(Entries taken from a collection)
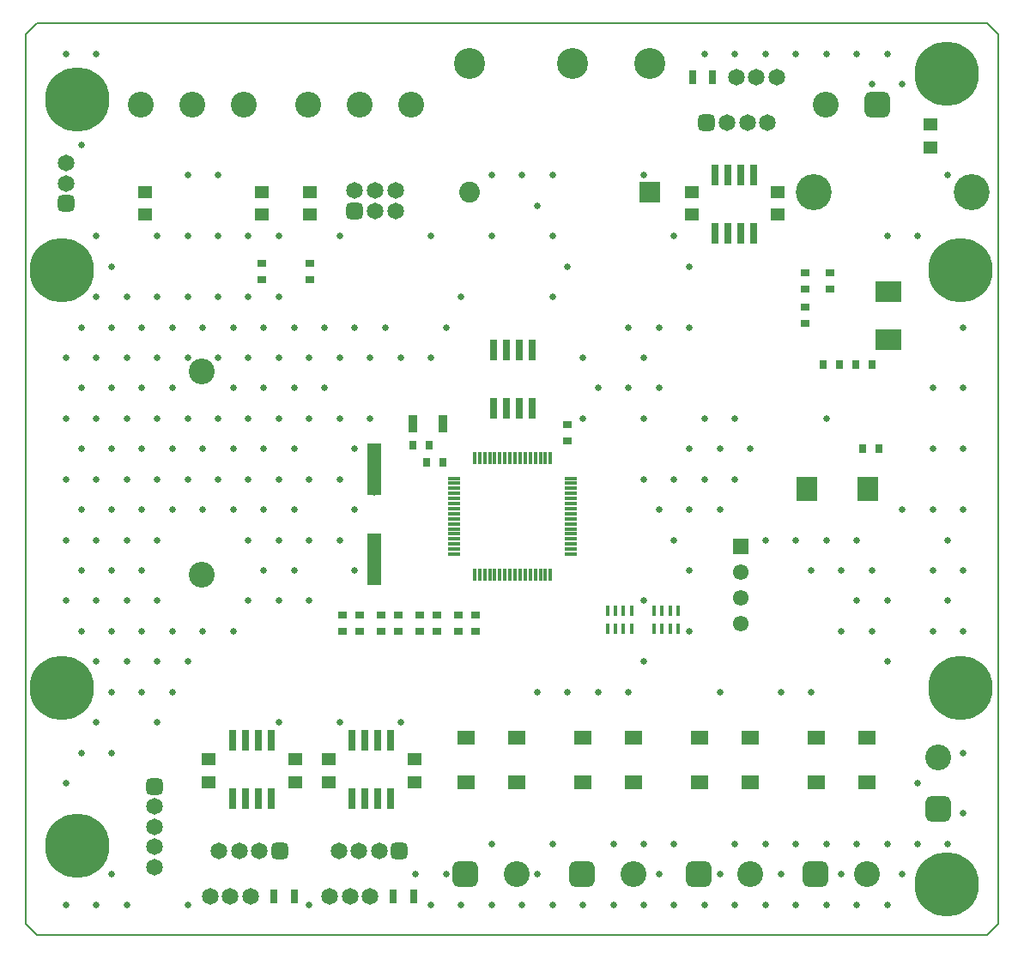
<source format=gts>
G04*
G04 #@! TF.GenerationSoftware,Altium Limited,Altium Designer,22.5.1 (42)*
G04*
G04 Layer_Color=8388736*
%FSLAX44Y44*%
%MOMM*%
G71*
G04*
G04 #@! TF.SameCoordinates,C65D4A69-D674-4943-BDF1-1C6FB35B3B05*
G04*
G04*
G04 #@! TF.FilePolarity,Negative*
G04*
G01*
G75*
%ADD10C,0.2000*%
%ADD28R,2.0500X2.4500*%
%ADD29R,0.9500X0.6500*%
%ADD30R,0.6500X0.9500*%
%ADD31R,0.9500X1.7500*%
%ADD32R,1.7500X1.4500*%
%ADD33R,0.4500X1.0500*%
%ADD34R,0.7500X1.3500*%
%ADD35R,1.3500X1.2500*%
%ADD36R,0.7500X2.0500*%
%ADD37R,1.2400X0.3400*%
%ADD38R,1.3500X5.0500*%
%ADD39R,0.3400X1.2400*%
%ADD40R,2.5500X2.0500*%
%ADD41C,2.5500*%
G04:AMPARAMS|DCode=42|XSize=2.55mm|YSize=2.55mm|CornerRadius=0.65mm|HoleSize=0mm|Usage=FLASHONLY|Rotation=0.000|XOffset=0mm|YOffset=0mm|HoleType=Round|Shape=RoundedRectangle|*
%AMROUNDEDRECTD42*
21,1,2.5500,1.2500,0,0,0.0*
21,1,1.2500,2.5500,0,0,0.0*
1,1,1.3000,0.6250,-0.6250*
1,1,1.3000,-0.6250,-0.6250*
1,1,1.3000,-0.6250,0.6250*
1,1,1.3000,0.6250,0.6250*
%
%ADD42ROUNDEDRECTD42*%
G04:AMPARAMS|DCode=43|XSize=2.55mm|YSize=2.55mm|CornerRadius=0.65mm|HoleSize=0mm|Usage=FLASHONLY|Rotation=90.000|XOffset=0mm|YOffset=0mm|HoleType=Round|Shape=RoundedRectangle|*
%AMROUNDEDRECTD43*
21,1,2.5500,1.2500,0,0,90.0*
21,1,1.2500,2.5500,0,0,90.0*
1,1,1.3000,0.6250,0.6250*
1,1,1.3000,0.6250,-0.6250*
1,1,1.3000,-0.6250,-0.6250*
1,1,1.3000,-0.6250,0.6250*
%
%ADD43ROUNDEDRECTD43*%
%ADD44R,2.0500X2.0500*%
%ADD45C,3.0500*%
%ADD46C,2.0500*%
%ADD47C,1.6500*%
G04:AMPARAMS|DCode=48|XSize=1.65mm|YSize=1.65mm|CornerRadius=0.425mm|HoleSize=0mm|Usage=FLASHONLY|Rotation=180.000|XOffset=0mm|YOffset=0mm|HoleType=Round|Shape=RoundedRectangle|*
%AMROUNDEDRECTD48*
21,1,1.6500,0.8000,0,0,180.0*
21,1,0.8000,1.6500,0,0,180.0*
1,1,0.8500,-0.4000,0.4000*
1,1,0.8500,0.4000,0.4000*
1,1,0.8500,0.4000,-0.4000*
1,1,0.8500,-0.4000,-0.4000*
%
%ADD48ROUNDEDRECTD48*%
%ADD49C,1.5500*%
%ADD50R,1.5500X1.5500*%
%ADD51C,3.5500*%
G04:AMPARAMS|DCode=52|XSize=1.65mm|YSize=1.65mm|CornerRadius=0.425mm|HoleSize=0mm|Usage=FLASHONLY|Rotation=270.000|XOffset=0mm|YOffset=0mm|HoleType=Round|Shape=RoundedRectangle|*
%AMROUNDEDRECTD52*
21,1,1.6500,0.8000,0,0,270.0*
21,1,0.8000,1.6500,0,0,270.0*
1,1,0.8500,-0.4000,-0.4000*
1,1,0.8500,-0.4000,0.4000*
1,1,0.8500,0.4000,0.4000*
1,1,0.8500,0.4000,-0.4000*
%
%ADD52ROUNDEDRECTD52*%
%ADD53C,1.3500*%
%ADD54C,6.3500*%
%ADD55C,0.6500*%
D10*
X0Y11000D02*
Y889000D01*
Y11000D02*
X11000Y0D01*
X949000D01*
X960000Y11000D01*
Y889000D01*
X949000Y900000D02*
X960000Y889000D01*
X11000Y900000D02*
X949000D01*
X0Y889000D02*
X11000Y900000D01*
D28*
X771000Y440000D02*
D03*
X831000D02*
D03*
D29*
X351000Y300000D02*
D03*
Y316000D02*
D03*
X535000Y504000D02*
D03*
Y488000D02*
D03*
X769000Y654000D02*
D03*
Y638000D02*
D03*
X769000Y604000D02*
D03*
Y620000D02*
D03*
X794000Y638000D02*
D03*
Y654000D02*
D03*
X330000Y300000D02*
D03*
Y316000D02*
D03*
X368000Y300000D02*
D03*
Y316000D02*
D03*
X405840Y300000D02*
D03*
Y316000D02*
D03*
X444000Y300000D02*
D03*
Y316000D02*
D03*
X233000Y647000D02*
D03*
Y663000D02*
D03*
X281000Y647000D02*
D03*
Y663000D02*
D03*
X313000Y316000D02*
D03*
X388840D02*
D03*
Y300000D02*
D03*
X427000Y316000D02*
D03*
Y300000D02*
D03*
X313000D02*
D03*
D30*
X398000Y484000D02*
D03*
X382000D02*
D03*
X396000Y467000D02*
D03*
X412000D02*
D03*
X803000Y563000D02*
D03*
X787000D02*
D03*
X835000D02*
D03*
X819000D02*
D03*
X842000Y480000D02*
D03*
X826000D02*
D03*
D31*
X382000Y505000D02*
D03*
X412000D02*
D03*
D32*
X600000Y195000D02*
D03*
Y151000D02*
D03*
X550000Y195000D02*
D03*
Y151000D02*
D03*
X830000Y195000D02*
D03*
Y151000D02*
D03*
X435000Y195000D02*
D03*
Y151000D02*
D03*
X485000Y195000D02*
D03*
Y151000D02*
D03*
X780000Y195000D02*
D03*
Y151000D02*
D03*
X665000D02*
D03*
Y195000D02*
D03*
X715000Y151000D02*
D03*
Y195000D02*
D03*
D33*
X620000Y320000D02*
D03*
X644000D02*
D03*
X628000D02*
D03*
X636000D02*
D03*
X620000Y302000D02*
D03*
X644000D02*
D03*
X628000D02*
D03*
X636000D02*
D03*
X574000Y320000D02*
D03*
X598000D02*
D03*
X582000D02*
D03*
X590000D02*
D03*
X574000Y302000D02*
D03*
X598000D02*
D03*
X582000D02*
D03*
X590000D02*
D03*
D34*
X383000Y38000D02*
D03*
X363000D02*
D03*
X658000Y847000D02*
D03*
X678000D02*
D03*
X265000Y38000D02*
D03*
X245000D02*
D03*
D35*
X299000Y174000D02*
D03*
Y151250D02*
D03*
X384000D02*
D03*
Y174000D02*
D03*
X657000Y711000D02*
D03*
Y733750D02*
D03*
X742000D02*
D03*
Y711000D02*
D03*
X266000Y174000D02*
D03*
Y151250D02*
D03*
X181000D02*
D03*
Y174000D02*
D03*
X893000Y777250D02*
D03*
Y800000D02*
D03*
X117976Y711000D02*
D03*
Y733750D02*
D03*
X233000Y733750D02*
D03*
Y711000D02*
D03*
X281001Y733750D02*
D03*
Y711000D02*
D03*
D36*
X360400Y135000D02*
D03*
X347700D02*
D03*
X335000D02*
D03*
X322300D02*
D03*
X360400Y192150D02*
D03*
X347700D02*
D03*
X335000D02*
D03*
X322300D02*
D03*
X680600Y750000D02*
D03*
X693300D02*
D03*
X706000D02*
D03*
X718700D02*
D03*
X680600Y692850D02*
D03*
X693300D02*
D03*
X706000D02*
D03*
X718700D02*
D03*
X242400Y135000D02*
D03*
X229700D02*
D03*
X217000D02*
D03*
X204300D02*
D03*
X242400Y192150D02*
D03*
X229700D02*
D03*
X217000D02*
D03*
X204300D02*
D03*
X499900Y520230D02*
D03*
X487200D02*
D03*
X474500D02*
D03*
X461800D02*
D03*
X499900Y577380D02*
D03*
X487200D02*
D03*
X474500D02*
D03*
X461800D02*
D03*
D37*
X423000Y386000D02*
D03*
Y381000D02*
D03*
Y441000D02*
D03*
Y436000D02*
D03*
Y376000D02*
D03*
Y431000D02*
D03*
Y426000D02*
D03*
X538000Y381000D02*
D03*
Y386000D02*
D03*
Y391000D02*
D03*
Y396000D02*
D03*
Y401000D02*
D03*
Y406000D02*
D03*
Y411000D02*
D03*
Y416000D02*
D03*
Y376000D02*
D03*
Y426000D02*
D03*
Y421000D02*
D03*
Y431000D02*
D03*
Y436000D02*
D03*
Y441000D02*
D03*
Y451000D02*
D03*
Y446000D02*
D03*
X423000Y451000D02*
D03*
Y411000D02*
D03*
Y416000D02*
D03*
Y446000D02*
D03*
Y421000D02*
D03*
Y406000D02*
D03*
Y391000D02*
D03*
Y401000D02*
D03*
Y396000D02*
D03*
D38*
X344000Y459900D02*
D03*
Y371000D02*
D03*
D39*
X443000Y356000D02*
D03*
X508000Y471000D02*
D03*
X503000D02*
D03*
X493000D02*
D03*
X488000D02*
D03*
X513000D02*
D03*
X488000Y356000D02*
D03*
X493000D02*
D03*
X483000D02*
D03*
X473000D02*
D03*
X448000D02*
D03*
X453000D02*
D03*
X458000D02*
D03*
X463000D02*
D03*
X468000D02*
D03*
X478000D02*
D03*
X513000D02*
D03*
X503000D02*
D03*
X508000D02*
D03*
X518000D02*
D03*
X483000Y471000D02*
D03*
X478000D02*
D03*
X473000D02*
D03*
X468000D02*
D03*
X463000D02*
D03*
X443000D02*
D03*
X453000D02*
D03*
X448000D02*
D03*
X458000D02*
D03*
X518000D02*
D03*
X498000Y356000D02*
D03*
Y471000D02*
D03*
D40*
X851000Y587375D02*
D03*
Y635000D02*
D03*
D41*
X830000Y60000D02*
D03*
X715000D02*
D03*
X600000D02*
D03*
X485000D02*
D03*
X900000Y175000D02*
D03*
X789200Y820000D02*
D03*
X330000D02*
D03*
X279200D02*
D03*
X380800D02*
D03*
X114200D02*
D03*
X215800D02*
D03*
X165000D02*
D03*
X174000Y556000D02*
D03*
Y356000D02*
D03*
D42*
X779200Y60000D02*
D03*
X664200D02*
D03*
X549200D02*
D03*
X434200D02*
D03*
X840000Y820000D02*
D03*
D43*
X900000Y124200D02*
D03*
D44*
X616200Y733000D02*
D03*
D45*
Y860000D02*
D03*
X540000D02*
D03*
X438400D02*
D03*
D46*
Y733000D02*
D03*
D47*
X309000Y83001D02*
D03*
X329000D02*
D03*
X349000D02*
D03*
X340000Y38000D02*
D03*
X300000D02*
D03*
X320000D02*
D03*
X127000Y67000D02*
D03*
Y127000D02*
D03*
Y107000D02*
D03*
Y87000D02*
D03*
X721000Y847000D02*
D03*
X741000D02*
D03*
X701000D02*
D03*
X202000Y38000D02*
D03*
X182000D02*
D03*
X222000D02*
D03*
X732000Y801999D02*
D03*
X712000D02*
D03*
X692000D02*
D03*
X191000Y83001D02*
D03*
X211000D02*
D03*
X231000D02*
D03*
X40000Y742000D02*
D03*
Y762000D02*
D03*
X325000Y735000D02*
D03*
X365000D02*
D03*
Y715000D02*
D03*
X345000Y735000D02*
D03*
Y715000D02*
D03*
D48*
X369000Y83001D02*
D03*
X672000Y801999D02*
D03*
X251000Y83001D02*
D03*
X325000Y715000D02*
D03*
D49*
X705760Y333150D02*
D03*
Y307750D02*
D03*
Y358550D02*
D03*
D50*
Y383950D02*
D03*
D51*
X933575Y733000D02*
D03*
X778000D02*
D03*
D52*
X127000Y147000D02*
D03*
X40000Y722000D02*
D03*
D53*
X344000Y440800D02*
D03*
Y390000D02*
D03*
D54*
X922317Y656000D02*
D03*
Y244000D02*
D03*
X36317D02*
D03*
Y656000D02*
D03*
X51300Y88100D02*
D03*
X908600Y850100D02*
D03*
X51300Y824700D02*
D03*
X908600Y50000D02*
D03*
D55*
X910000Y750000D02*
D03*
X924999Y600000D02*
D03*
Y540000D02*
D03*
Y480000D02*
D03*
Y420000D02*
D03*
X910000Y390000D02*
D03*
X924999Y360000D02*
D03*
X910000Y330000D02*
D03*
X924999Y300000D02*
D03*
Y180000D02*
D03*
Y120000D02*
D03*
X910000Y90000D02*
D03*
X880000Y690000D02*
D03*
X895000Y540000D02*
D03*
Y480000D02*
D03*
Y420000D02*
D03*
Y360000D02*
D03*
Y300000D02*
D03*
X880000Y150000D02*
D03*
Y90000D02*
D03*
X850000Y870000D02*
D03*
X865000Y840000D02*
D03*
X850000Y690000D02*
D03*
X865000Y420000D02*
D03*
X850000Y330000D02*
D03*
Y270000D02*
D03*
Y90000D02*
D03*
X865000Y60000D02*
D03*
X850000Y30000D02*
D03*
X820000Y870000D02*
D03*
X835000Y840000D02*
D03*
X820000Y390000D02*
D03*
X835000Y360000D02*
D03*
X820000Y330000D02*
D03*
X835000Y300000D02*
D03*
X820000Y90000D02*
D03*
Y30000D02*
D03*
X790000Y870000D02*
D03*
Y510000D02*
D03*
Y390000D02*
D03*
X805000Y360000D02*
D03*
Y300000D02*
D03*
X790000Y90000D02*
D03*
X805000Y60000D02*
D03*
X790000Y30000D02*
D03*
X760000Y870000D02*
D03*
Y390000D02*
D03*
X775000Y360000D02*
D03*
Y240000D02*
D03*
X760000Y90000D02*
D03*
Y30000D02*
D03*
X730000Y870000D02*
D03*
Y390000D02*
D03*
X745000Y240000D02*
D03*
X730000Y90000D02*
D03*
X745000Y60000D02*
D03*
X730000Y30000D02*
D03*
X700000Y870000D02*
D03*
Y510000D02*
D03*
X715000Y480000D02*
D03*
X700000Y450000D02*
D03*
Y90000D02*
D03*
Y30000D02*
D03*
X670000Y870000D02*
D03*
Y510000D02*
D03*
X685000Y480000D02*
D03*
X670000Y450000D02*
D03*
X685000Y420000D02*
D03*
Y240000D02*
D03*
Y60000D02*
D03*
X670000Y30000D02*
D03*
X640000Y690000D02*
D03*
X655000Y660000D02*
D03*
Y600000D02*
D03*
Y480000D02*
D03*
X640000Y450000D02*
D03*
X655000Y420000D02*
D03*
X640000Y390000D02*
D03*
X655000Y360000D02*
D03*
Y300000D02*
D03*
X640000Y90000D02*
D03*
Y30000D02*
D03*
X610000Y750000D02*
D03*
X625000Y600000D02*
D03*
X610000Y570000D02*
D03*
X625000Y540000D02*
D03*
X610000Y510000D02*
D03*
Y450000D02*
D03*
X625000Y420000D02*
D03*
X610000Y330000D02*
D03*
Y270000D02*
D03*
Y90000D02*
D03*
X625000Y60000D02*
D03*
X610000Y30000D02*
D03*
X595000Y600000D02*
D03*
Y540000D02*
D03*
Y240000D02*
D03*
X580000Y90000D02*
D03*
Y30000D02*
D03*
X550000Y570000D02*
D03*
X565000Y540000D02*
D03*
X550000Y510000D02*
D03*
X565000Y240000D02*
D03*
X550000Y30000D02*
D03*
X520000Y750000D02*
D03*
Y690000D02*
D03*
X535000Y660000D02*
D03*
X520000Y630000D02*
D03*
X535000Y240000D02*
D03*
X520000Y90000D02*
D03*
Y30000D02*
D03*
X490000Y750000D02*
D03*
X505000Y720000D02*
D03*
Y240000D02*
D03*
Y60000D02*
D03*
X490000Y30000D02*
D03*
X460000Y750000D02*
D03*
Y690000D02*
D03*
Y90000D02*
D03*
Y30000D02*
D03*
X430000Y630000D02*
D03*
Y30000D02*
D03*
X400000Y690000D02*
D03*
X415000Y600000D02*
D03*
X400000Y570000D02*
D03*
X415000Y60000D02*
D03*
X400000Y30000D02*
D03*
X370000Y570000D02*
D03*
Y210000D02*
D03*
X385000Y60000D02*
D03*
X355000Y600000D02*
D03*
X340000Y570000D02*
D03*
Y510000D02*
D03*
X310000Y690000D02*
D03*
X325000Y600000D02*
D03*
X310000Y570000D02*
D03*
Y510000D02*
D03*
X325000Y480000D02*
D03*
X310000Y450000D02*
D03*
X325000Y420000D02*
D03*
X310000Y390000D02*
D03*
X325000Y360000D02*
D03*
X310000Y210000D02*
D03*
X295000Y600000D02*
D03*
X280000Y570000D02*
D03*
X295000Y540000D02*
D03*
X280000Y510000D02*
D03*
Y450000D02*
D03*
Y390000D02*
D03*
Y330000D02*
D03*
Y30000D02*
D03*
X250000Y690000D02*
D03*
Y630000D02*
D03*
X265000Y600000D02*
D03*
X250000Y570000D02*
D03*
X265000Y540000D02*
D03*
X250000Y510000D02*
D03*
X265000Y480000D02*
D03*
X250000Y450000D02*
D03*
X265000Y420000D02*
D03*
X250000Y390000D02*
D03*
X265000Y360000D02*
D03*
X250000Y330000D02*
D03*
Y210000D02*
D03*
X220000Y690000D02*
D03*
Y630000D02*
D03*
X235000Y600000D02*
D03*
X220000Y570000D02*
D03*
X235000Y540000D02*
D03*
X220000Y510000D02*
D03*
X235000Y480000D02*
D03*
X220000Y450000D02*
D03*
X235000Y420000D02*
D03*
X220000Y390000D02*
D03*
X235000Y360000D02*
D03*
X220000Y330000D02*
D03*
X190000Y750000D02*
D03*
Y690000D02*
D03*
Y630000D02*
D03*
X205000Y600000D02*
D03*
X190000Y570000D02*
D03*
X205000Y540000D02*
D03*
X190000Y510000D02*
D03*
X205000Y480000D02*
D03*
X190000Y450000D02*
D03*
X205000Y420000D02*
D03*
Y300000D02*
D03*
X160000Y750000D02*
D03*
Y690000D02*
D03*
Y630000D02*
D03*
X175000Y600000D02*
D03*
X160000Y570000D02*
D03*
Y510000D02*
D03*
X175000Y480000D02*
D03*
X160000Y450000D02*
D03*
X175000Y420000D02*
D03*
Y300000D02*
D03*
X160000Y270000D02*
D03*
Y30000D02*
D03*
X130000Y690000D02*
D03*
Y630000D02*
D03*
X145000Y600000D02*
D03*
X130000Y570000D02*
D03*
X145000Y540000D02*
D03*
X130000Y510000D02*
D03*
X145000Y480000D02*
D03*
X130000Y450000D02*
D03*
X145000Y420000D02*
D03*
X130000Y390000D02*
D03*
Y330000D02*
D03*
X145000Y300000D02*
D03*
X130000Y270000D02*
D03*
X145000Y240000D02*
D03*
X130000Y210000D02*
D03*
X100000Y630000D02*
D03*
X115000Y600000D02*
D03*
X100000Y570000D02*
D03*
X115000Y540000D02*
D03*
X100000Y510000D02*
D03*
X115000Y480000D02*
D03*
X100000Y450000D02*
D03*
X115000Y420000D02*
D03*
X100000Y390000D02*
D03*
X115000Y360000D02*
D03*
X100000Y330000D02*
D03*
X115000Y300000D02*
D03*
X100000Y270000D02*
D03*
X115000Y240000D02*
D03*
X100000Y30000D02*
D03*
X70000Y870000D02*
D03*
Y690000D02*
D03*
X85000Y660000D02*
D03*
X70000Y630000D02*
D03*
X85000Y600000D02*
D03*
X70000Y570000D02*
D03*
X85000Y540000D02*
D03*
X70000Y510000D02*
D03*
X85000Y480000D02*
D03*
X70000Y450000D02*
D03*
X85000Y420000D02*
D03*
X70000Y390000D02*
D03*
X85000Y360000D02*
D03*
X70000Y330000D02*
D03*
X85000Y300000D02*
D03*
X70000Y270000D02*
D03*
X85000Y240000D02*
D03*
X70000Y210000D02*
D03*
X85000Y180000D02*
D03*
Y60000D02*
D03*
X70000Y30000D02*
D03*
X40000Y870000D02*
D03*
X55000Y780000D02*
D03*
Y600000D02*
D03*
X40000Y570000D02*
D03*
X55000Y540000D02*
D03*
X40000Y510000D02*
D03*
X55000Y480000D02*
D03*
X40000Y450000D02*
D03*
X55000Y420000D02*
D03*
X40000Y390000D02*
D03*
X55000Y360000D02*
D03*
X40000Y330000D02*
D03*
X55000Y300000D02*
D03*
Y180000D02*
D03*
X40000Y150000D02*
D03*
Y30000D02*
D03*
M02*

</source>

* [Work item]: Could you restate, word for word, the lines above from the one with "21,1,0.8000,1.6500,0,0,180.0*" to the one with "X383000Y38000D02*", both included?

* [Task solution]:
21,1,0.8000,1.6500,0,0,180.0*
1,1,0.8500,-0.4000,0.4000*
1,1,0.8500,0.4000,0.4000*
1,1,0.8500,0.4000,-0.4000*
1,1,0.8500,-0.4000,-0.4000*
%
%ADD48ROUNDEDRECTD48*%
%ADD49C,1.5500*%
%ADD50R,1.5500X1.5500*%
%ADD51C,3.5500*%
G04:AMPARAMS|DCode=52|XSize=1.65mm|YSize=1.65mm|CornerRadius=0.425mm|HoleSize=0mm|Usage=FLASHONLY|Rotation=270.000|XOffset=0mm|YOffset=0mm|HoleType=Round|Shape=RoundedRectangle|*
%AMROUNDEDRECTD52*
21,1,1.6500,0.8000,0,0,270.0*
21,1,0.8000,1.6500,0,0,270.0*
1,1,0.8500,-0.4000,-0.4000*
1,1,0.8500,-0.4000,0.4000*
1,1,0.8500,0.4000,0.4000*
1,1,0.8500,0.4000,-0.4000*
%
%ADD52ROUNDEDRECTD52*%
%ADD53C,1.3500*%
%ADD54C,6.3500*%
%ADD55C,0.6500*%
D10*
X0Y11000D02*
Y889000D01*
Y11000D02*
X11000Y0D01*
X949000D01*
X960000Y11000D01*
Y889000D01*
X949000Y900000D02*
X960000Y889000D01*
X11000Y900000D02*
X949000D01*
X0Y889000D02*
X11000Y900000D01*
D28*
X771000Y440000D02*
D03*
X831000D02*
D03*
D29*
X351000Y300000D02*
D03*
Y316000D02*
D03*
X535000Y504000D02*
D03*
Y488000D02*
D03*
X769000Y654000D02*
D03*
Y638000D02*
D03*
X769000Y604000D02*
D03*
Y620000D02*
D03*
X794000Y638000D02*
D03*
Y654000D02*
D03*
X330000Y300000D02*
D03*
Y316000D02*
D03*
X368000Y300000D02*
D03*
Y316000D02*
D03*
X405840Y300000D02*
D03*
Y316000D02*
D03*
X444000Y300000D02*
D03*
Y316000D02*
D03*
X233000Y647000D02*
D03*
Y663000D02*
D03*
X281000Y647000D02*
D03*
Y663000D02*
D03*
X313000Y316000D02*
D03*
X388840D02*
D03*
Y300000D02*
D03*
X427000Y316000D02*
D03*
Y300000D02*
D03*
X313000D02*
D03*
D30*
X398000Y484000D02*
D03*
X382000D02*
D03*
X396000Y467000D02*
D03*
X412000D02*
D03*
X803000Y563000D02*
D03*
X787000D02*
D03*
X835000D02*
D03*
X819000D02*
D03*
X842000Y480000D02*
D03*
X826000D02*
D03*
D31*
X382000Y505000D02*
D03*
X412000D02*
D03*
D32*
X600000Y195000D02*
D03*
Y151000D02*
D03*
X550000Y195000D02*
D03*
Y151000D02*
D03*
X830000Y195000D02*
D03*
Y151000D02*
D03*
X435000Y195000D02*
D03*
Y151000D02*
D03*
X485000Y195000D02*
D03*
Y151000D02*
D03*
X780000Y195000D02*
D03*
Y151000D02*
D03*
X665000D02*
D03*
Y195000D02*
D03*
X715000Y151000D02*
D03*
Y195000D02*
D03*
D33*
X620000Y320000D02*
D03*
X644000D02*
D03*
X628000D02*
D03*
X636000D02*
D03*
X620000Y302000D02*
D03*
X644000D02*
D03*
X628000D02*
D03*
X636000D02*
D03*
X574000Y320000D02*
D03*
X598000D02*
D03*
X582000D02*
D03*
X590000D02*
D03*
X574000Y302000D02*
D03*
X598000D02*
D03*
X582000D02*
D03*
X590000D02*
D03*
D34*
X383000Y38000D02*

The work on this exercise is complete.